-- Data for review --

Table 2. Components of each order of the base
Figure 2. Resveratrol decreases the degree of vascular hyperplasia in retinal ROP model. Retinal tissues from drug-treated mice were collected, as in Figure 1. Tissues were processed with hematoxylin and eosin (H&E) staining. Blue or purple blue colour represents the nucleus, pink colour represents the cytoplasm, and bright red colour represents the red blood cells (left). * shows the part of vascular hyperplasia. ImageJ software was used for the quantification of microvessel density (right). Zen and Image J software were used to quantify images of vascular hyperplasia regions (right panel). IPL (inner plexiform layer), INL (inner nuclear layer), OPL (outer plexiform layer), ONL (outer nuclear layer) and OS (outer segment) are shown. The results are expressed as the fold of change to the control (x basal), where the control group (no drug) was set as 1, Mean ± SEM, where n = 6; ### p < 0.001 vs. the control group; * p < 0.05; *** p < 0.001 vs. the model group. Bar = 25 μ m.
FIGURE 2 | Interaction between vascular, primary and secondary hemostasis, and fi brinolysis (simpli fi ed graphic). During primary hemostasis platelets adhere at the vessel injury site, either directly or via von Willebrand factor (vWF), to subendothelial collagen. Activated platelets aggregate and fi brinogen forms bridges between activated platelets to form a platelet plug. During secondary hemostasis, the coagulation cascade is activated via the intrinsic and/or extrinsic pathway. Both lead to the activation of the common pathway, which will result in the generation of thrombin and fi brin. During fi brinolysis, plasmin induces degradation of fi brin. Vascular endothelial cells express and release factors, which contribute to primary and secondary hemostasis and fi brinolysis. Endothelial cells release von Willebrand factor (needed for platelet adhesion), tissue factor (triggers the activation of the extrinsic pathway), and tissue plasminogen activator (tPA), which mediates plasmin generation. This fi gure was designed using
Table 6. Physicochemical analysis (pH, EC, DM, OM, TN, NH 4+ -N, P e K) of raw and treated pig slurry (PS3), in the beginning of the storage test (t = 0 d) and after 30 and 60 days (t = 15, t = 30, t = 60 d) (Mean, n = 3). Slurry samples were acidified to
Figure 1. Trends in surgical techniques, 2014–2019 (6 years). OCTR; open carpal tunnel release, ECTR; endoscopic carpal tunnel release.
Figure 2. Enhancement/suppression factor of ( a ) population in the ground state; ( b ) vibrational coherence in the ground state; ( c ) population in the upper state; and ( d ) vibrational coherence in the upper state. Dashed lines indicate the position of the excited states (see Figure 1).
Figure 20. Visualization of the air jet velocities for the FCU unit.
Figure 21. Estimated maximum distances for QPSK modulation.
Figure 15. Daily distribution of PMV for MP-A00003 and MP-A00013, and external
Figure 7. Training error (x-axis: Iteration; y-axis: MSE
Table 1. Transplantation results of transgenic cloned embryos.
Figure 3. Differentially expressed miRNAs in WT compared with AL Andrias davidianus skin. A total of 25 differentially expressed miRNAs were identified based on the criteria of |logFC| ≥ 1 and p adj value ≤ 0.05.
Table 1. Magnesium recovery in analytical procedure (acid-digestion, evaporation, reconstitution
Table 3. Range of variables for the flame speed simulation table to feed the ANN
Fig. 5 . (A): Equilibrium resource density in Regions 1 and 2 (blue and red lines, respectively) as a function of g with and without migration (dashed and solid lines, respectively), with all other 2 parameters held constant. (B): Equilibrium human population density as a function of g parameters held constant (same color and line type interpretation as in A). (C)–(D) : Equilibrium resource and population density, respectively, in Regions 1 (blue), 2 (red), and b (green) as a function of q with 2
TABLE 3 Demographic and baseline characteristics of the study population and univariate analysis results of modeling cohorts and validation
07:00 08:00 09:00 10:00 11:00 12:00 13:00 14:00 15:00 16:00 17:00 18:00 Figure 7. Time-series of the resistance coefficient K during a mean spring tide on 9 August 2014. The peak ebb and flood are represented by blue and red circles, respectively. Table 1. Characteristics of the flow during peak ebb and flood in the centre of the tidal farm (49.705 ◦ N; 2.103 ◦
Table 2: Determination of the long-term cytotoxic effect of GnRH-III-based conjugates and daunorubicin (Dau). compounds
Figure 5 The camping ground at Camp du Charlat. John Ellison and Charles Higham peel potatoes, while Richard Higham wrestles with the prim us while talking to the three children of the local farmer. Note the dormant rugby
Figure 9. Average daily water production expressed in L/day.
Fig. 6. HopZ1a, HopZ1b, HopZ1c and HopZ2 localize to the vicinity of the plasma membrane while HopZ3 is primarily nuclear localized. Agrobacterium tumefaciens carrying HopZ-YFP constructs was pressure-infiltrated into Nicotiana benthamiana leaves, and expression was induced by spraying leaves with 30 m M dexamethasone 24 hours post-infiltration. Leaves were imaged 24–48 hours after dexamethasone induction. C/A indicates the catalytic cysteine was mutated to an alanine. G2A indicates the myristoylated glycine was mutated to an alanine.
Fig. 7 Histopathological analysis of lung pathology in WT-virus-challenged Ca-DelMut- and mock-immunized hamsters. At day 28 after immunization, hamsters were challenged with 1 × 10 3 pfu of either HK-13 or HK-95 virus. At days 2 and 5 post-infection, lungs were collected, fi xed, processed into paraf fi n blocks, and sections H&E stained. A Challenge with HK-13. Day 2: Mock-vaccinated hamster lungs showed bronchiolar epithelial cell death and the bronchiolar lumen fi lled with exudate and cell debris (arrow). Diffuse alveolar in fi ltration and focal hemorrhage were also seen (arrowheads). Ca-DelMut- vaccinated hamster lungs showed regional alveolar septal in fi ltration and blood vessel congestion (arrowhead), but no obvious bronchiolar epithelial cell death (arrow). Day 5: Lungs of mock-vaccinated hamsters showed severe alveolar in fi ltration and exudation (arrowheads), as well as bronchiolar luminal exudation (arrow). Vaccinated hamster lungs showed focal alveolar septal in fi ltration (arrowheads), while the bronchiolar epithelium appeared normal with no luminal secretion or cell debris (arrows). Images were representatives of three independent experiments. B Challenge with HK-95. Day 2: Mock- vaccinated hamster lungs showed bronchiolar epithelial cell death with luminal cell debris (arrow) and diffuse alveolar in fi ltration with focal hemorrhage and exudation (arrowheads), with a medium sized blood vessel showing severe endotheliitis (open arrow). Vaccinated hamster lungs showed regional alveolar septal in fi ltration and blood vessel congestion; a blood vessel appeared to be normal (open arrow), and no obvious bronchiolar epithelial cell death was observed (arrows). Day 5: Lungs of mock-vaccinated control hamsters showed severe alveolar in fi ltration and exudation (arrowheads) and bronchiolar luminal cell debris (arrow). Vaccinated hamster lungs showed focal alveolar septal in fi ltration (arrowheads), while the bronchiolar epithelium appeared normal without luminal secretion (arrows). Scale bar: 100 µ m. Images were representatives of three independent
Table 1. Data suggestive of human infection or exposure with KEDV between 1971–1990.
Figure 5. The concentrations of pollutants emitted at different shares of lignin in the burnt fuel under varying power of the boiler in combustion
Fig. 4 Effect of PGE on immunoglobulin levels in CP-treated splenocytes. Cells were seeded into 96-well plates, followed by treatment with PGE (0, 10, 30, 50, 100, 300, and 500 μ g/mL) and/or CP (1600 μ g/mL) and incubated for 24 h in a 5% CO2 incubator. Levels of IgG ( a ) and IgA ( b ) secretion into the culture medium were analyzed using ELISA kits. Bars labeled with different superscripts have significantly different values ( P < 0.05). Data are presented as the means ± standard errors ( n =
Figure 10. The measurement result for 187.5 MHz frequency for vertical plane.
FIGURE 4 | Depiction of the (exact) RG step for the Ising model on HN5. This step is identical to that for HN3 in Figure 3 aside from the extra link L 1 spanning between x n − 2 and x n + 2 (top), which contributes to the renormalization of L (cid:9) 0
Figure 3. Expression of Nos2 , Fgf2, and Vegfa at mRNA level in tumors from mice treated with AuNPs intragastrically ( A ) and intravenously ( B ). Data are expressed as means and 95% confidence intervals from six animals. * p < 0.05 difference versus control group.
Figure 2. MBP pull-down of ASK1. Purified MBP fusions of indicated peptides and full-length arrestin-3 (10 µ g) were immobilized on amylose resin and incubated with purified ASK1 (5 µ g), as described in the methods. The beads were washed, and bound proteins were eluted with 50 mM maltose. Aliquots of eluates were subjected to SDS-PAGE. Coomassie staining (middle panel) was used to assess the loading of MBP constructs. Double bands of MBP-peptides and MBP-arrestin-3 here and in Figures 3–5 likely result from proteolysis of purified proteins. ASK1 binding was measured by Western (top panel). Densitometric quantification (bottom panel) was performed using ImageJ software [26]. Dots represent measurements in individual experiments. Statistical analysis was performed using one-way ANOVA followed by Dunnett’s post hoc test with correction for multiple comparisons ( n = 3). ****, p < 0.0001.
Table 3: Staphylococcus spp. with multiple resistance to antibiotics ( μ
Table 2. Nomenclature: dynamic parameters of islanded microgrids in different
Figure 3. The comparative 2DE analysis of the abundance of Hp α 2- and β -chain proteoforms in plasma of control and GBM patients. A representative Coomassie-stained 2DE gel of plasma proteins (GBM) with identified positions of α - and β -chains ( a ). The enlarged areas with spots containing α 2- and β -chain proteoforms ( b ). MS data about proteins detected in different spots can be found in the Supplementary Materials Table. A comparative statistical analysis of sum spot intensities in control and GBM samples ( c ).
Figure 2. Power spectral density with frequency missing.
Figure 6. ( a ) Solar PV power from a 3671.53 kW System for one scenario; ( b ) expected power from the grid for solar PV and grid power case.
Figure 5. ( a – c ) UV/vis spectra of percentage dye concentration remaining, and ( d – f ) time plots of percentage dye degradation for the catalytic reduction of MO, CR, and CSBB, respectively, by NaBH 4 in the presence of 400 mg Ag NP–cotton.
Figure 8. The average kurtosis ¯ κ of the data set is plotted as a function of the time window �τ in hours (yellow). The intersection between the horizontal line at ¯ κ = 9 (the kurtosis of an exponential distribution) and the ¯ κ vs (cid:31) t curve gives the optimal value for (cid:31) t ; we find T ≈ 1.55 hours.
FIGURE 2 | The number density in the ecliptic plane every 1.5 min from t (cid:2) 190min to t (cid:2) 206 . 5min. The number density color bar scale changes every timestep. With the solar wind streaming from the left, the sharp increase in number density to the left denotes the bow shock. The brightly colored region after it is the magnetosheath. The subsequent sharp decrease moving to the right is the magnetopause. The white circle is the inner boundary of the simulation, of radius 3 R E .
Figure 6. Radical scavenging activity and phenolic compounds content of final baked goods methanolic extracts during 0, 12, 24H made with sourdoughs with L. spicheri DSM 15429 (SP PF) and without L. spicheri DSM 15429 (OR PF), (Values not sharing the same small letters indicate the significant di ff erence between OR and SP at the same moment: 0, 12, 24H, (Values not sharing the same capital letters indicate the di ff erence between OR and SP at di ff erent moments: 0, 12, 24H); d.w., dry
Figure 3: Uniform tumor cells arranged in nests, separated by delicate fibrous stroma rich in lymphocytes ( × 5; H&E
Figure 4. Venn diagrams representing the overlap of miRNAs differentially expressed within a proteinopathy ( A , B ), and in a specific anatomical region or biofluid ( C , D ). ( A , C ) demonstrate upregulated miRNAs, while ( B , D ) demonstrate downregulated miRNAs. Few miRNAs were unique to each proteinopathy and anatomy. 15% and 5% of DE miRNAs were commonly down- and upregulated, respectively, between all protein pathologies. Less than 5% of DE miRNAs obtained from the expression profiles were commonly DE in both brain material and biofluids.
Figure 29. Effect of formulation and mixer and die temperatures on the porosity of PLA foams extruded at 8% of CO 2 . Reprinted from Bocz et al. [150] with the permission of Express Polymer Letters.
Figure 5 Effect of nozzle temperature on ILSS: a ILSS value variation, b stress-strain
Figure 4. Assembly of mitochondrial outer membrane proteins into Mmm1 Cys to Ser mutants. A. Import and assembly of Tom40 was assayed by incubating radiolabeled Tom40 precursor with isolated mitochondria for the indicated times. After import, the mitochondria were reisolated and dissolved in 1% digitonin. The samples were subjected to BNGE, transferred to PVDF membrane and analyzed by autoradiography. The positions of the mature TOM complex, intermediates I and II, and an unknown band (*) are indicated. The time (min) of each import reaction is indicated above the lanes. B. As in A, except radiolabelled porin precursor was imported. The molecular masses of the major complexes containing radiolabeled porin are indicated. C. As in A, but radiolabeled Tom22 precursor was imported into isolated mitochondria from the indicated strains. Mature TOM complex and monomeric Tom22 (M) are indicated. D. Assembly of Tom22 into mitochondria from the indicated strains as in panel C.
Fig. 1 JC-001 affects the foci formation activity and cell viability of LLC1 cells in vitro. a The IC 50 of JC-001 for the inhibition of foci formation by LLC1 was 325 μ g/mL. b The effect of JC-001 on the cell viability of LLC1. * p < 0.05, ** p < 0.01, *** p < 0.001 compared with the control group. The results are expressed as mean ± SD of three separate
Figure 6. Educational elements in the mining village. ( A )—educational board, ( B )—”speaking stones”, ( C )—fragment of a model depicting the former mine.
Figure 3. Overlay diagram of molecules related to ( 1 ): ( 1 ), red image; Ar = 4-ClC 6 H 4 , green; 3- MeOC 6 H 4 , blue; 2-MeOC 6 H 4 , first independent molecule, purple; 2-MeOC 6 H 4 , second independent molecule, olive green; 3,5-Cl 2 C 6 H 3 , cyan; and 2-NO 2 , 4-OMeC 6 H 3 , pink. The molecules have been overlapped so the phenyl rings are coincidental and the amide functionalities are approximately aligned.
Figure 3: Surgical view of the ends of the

-- Problem to solve --
List all lines in the material containing the string "based".

-- Response for this exercise --
Figure 3. Differentially expressed miRNAs in WT compared with AL Andrias davidianus skin. A total of 25 differentially expressed miRNAs were identified based on the criteria of |logFC| ≥ 1 and p adj value ≤ 0.05.
Table 2: Determination of the long-term cytotoxic effect of GnRH-III-based conjugates and daunorubicin (Dau). compounds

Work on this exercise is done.